There are thousands of people who suffer from depression, some get trapped in their own world and others even decide to end their suffering by opting for suicide. Nonetheless, there’s a few people who seek alternatives to survive and even fewer who look into helping others face their illness.
In our next interview for perlarico.com, we had the opportunity to talk with a man who identifies himself as a “depressed poet” who found solace in his poetry and podcasts and now wants to support others who live with the same disease.
Meet Doc “Pops” Dalton, The Depressed Poet, originally from New Jersey and diagnosed with depression for more than 35 years in conjunction with the pandemic that brought him other medical diagnosis, explains how a light shined on his path transformed his life and now seeks to help with his experience to those who live in a depressed world.

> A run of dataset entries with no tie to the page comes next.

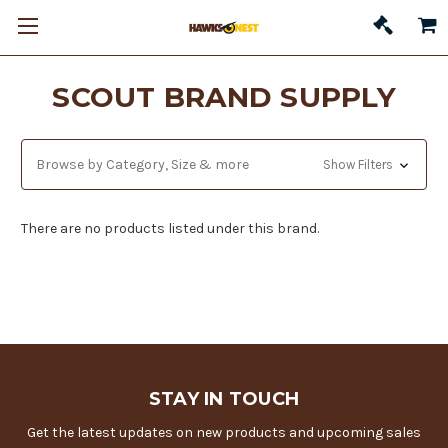
SCOUT BRAND SUPPLY
Browse by Category, Size & more
Show Filters
There are no products listed under this brand.
STAY IN TOUCH
Get the latest updates on new products and upcoming sales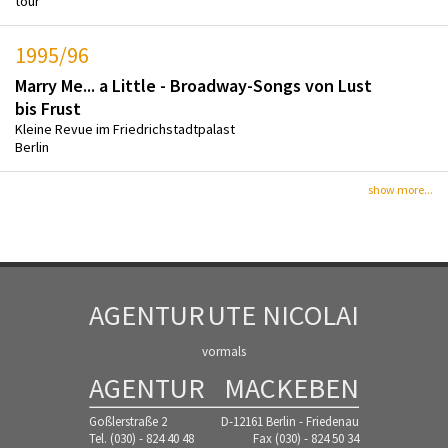
tour
1995/96
Marry Me... a Little - Broadway-Songs von Lust
bis Frust
Kleine Revue im Friedrichstadtpalast
Berlin
show more...
AGENTUR
UTE NICOLAI
vormals
AGENTUR
MACKEBEN
Goßlerstraße 2
D-12161 Berlin - Friedenau
Tel. (030) - 824 40 48
Fax (030) - 824 50 34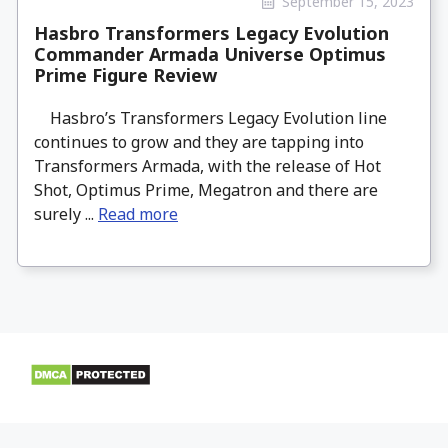
September 15, 2023
Hasbro Transformers Legacy Evolution
Commander Armada Universe Optimus
Prime Figure Review
Hasbro’s Transformers Legacy Evolution line
continues to grow and they are tapping into
Transformers Armada, with the release of Hot
Shot, Optimus Prime, Megatron and there are
surely ...
Read more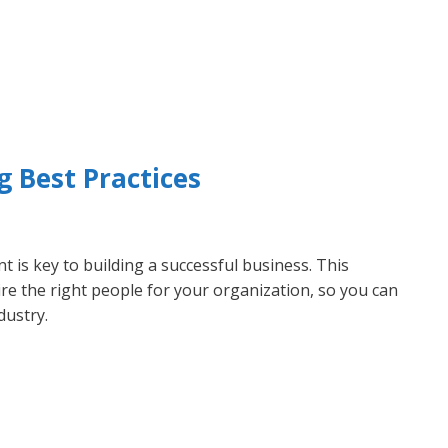
g Best Practices
nt is key to building a successful business. This
hire the right people for your organization, so you can
dustry.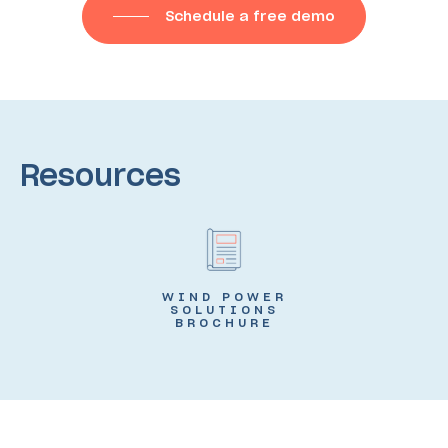
Schedule a free demo
Resources
WIND POWER
SOLUTIONS
BROCHURE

1. Thank you for the interview, to those who want to know a little bit more about you. Who is Doc “Pops” Dalton, The Depressed Poet?
Dalton: He is a husband, father, and grandfather, a man who cares about many things but gets trapped down mentally which takes him away from those things at times. He appreciates what he has and does not look for more because there’re times, when people get carried away with wanting more, while never realizing that there are many people out there today who would love to have what you have at this moment.
2. Did you decide to call yourself The Depressed Poet?
Dalton: Not at all. When I was in the hospital for depression a doctor called me that. Years later it was said again by a few people, and it just stuck.
3. We know that more than 35 years ago you were diagnosed with depression, what can you tell us about that?
Dalton: It controls your life to a degree that becomes scary. Your thinking process can go sideways. The way you act, feel, respond and think can take you to a different level.
“I have hosted several radio and cable shows and have walked away from them all because of depression. When I say walk away, I mean just that, one day it became too much to handle. I was drowning in fear, and I just walked away. It was painful, confusing, and sad.”-Doc “Pops” Dalton, The Depressed Poet
4. How has your life been with this diagnosis?
Dalton: At times difficult because you yourself are not sure what is happening. At times it is hard just to have a conversation with someone. Other times you do not want to speak to anyone. Like a scared child you want to hide. You lose faith in yourself. Days are long, nights are even longer. Nights turn into what I call, walking the floors of hell. But through these times you learn who your true friends are and who truly loves you, your family, no matter how difficult it is at times, is the key to survival.
5. You were diagnosed with COVID-19 Long Haulers and LEMS, how did it happened?
Dalton: Soon after my second COVID vaccine shot, I became ill and as time went on it became tougher to walk. Brain fog set in and was scary, things got even worse, the pain was more intense. Weakness set in without warning. Fatigue was like I never felt before. After several tests, it was determined that I had LEMS, which stands for Lambert-Eaton Myasthenic Syndrome. LEMS is characterized by weakness and fatigue especially of the muscles. There is no cure.
6. Where did you get the idea to start writing poetry?
Dalton: It was more like a suggestion that was said to me by a doctor while I was hospitalized for my depression. I thought the doctor was crazy but when locked in my room I said, “Why not?” To my surprise, I started writing and thinking about things I hadn’t thought about before such as God, heaven, nature, gifts of the world, the stars. I did not understand where it was all coming from, but I also didn’t care because it felt so good. Writing brings me peace, it gives my mind a vacation from all that is around me.
After publishing his poems, The Journey and Welcome Home, he decided to continue in the poetry world, even though Dalton has stated he is not a good writer but does not stop him from writing.
7. You’re about to launch your next poem, Old Dogs of the Whiskey Pie Trails, where can we find your next piece?
Dalton: It is a combination of short stories and poetry and is something that I have wanted to do for a long time but find difficulty doing because of all that is taking place in my life or in my head. For some it may be a small undertaking but for me, it’s like pushing a mountain while having no arms. It is both physically and mentally exhausting. As far as finding my other poems and info on the book, folks can visit my website at DocDalton.com.
8. We sure invite everyone to visit your site but lastly, what can you tell us about your podcast, The Coffee and Prayer?
Dalton: The purpose of the podcast was to have the opportunity to speak about things like kindness, respect, appreciation, gratitude, friendship, love, family and more. I started the podcast shortly before I became ill and did over 20 shows and have plans to continue. The reason for stopping at this time is, the people editing my show thought there was a problem with me because they would hear me slur my words and they asked me if I was okay. On one show, it was so noticeable that it sounded as if I had a stroke. This is one of the side effects of LEMS. So, until I get this better under control, I will step back for now and wait to start again. People can go to my website and click on the YouTube link, and my shows are all up there with a few more being posted shortly.
Fantastic, we hope you get better soon so we can listen to you once more doing what you love and it’s phenomenal to see you’re staying out of depression by being busy and setting an example to others on how to live a plentiful life.
Thank you Doc “Pops” Dalton, for sharing with our readers such a sensitive topic in your life, and your intention to help others is really valuable. We wish you success in all your projects.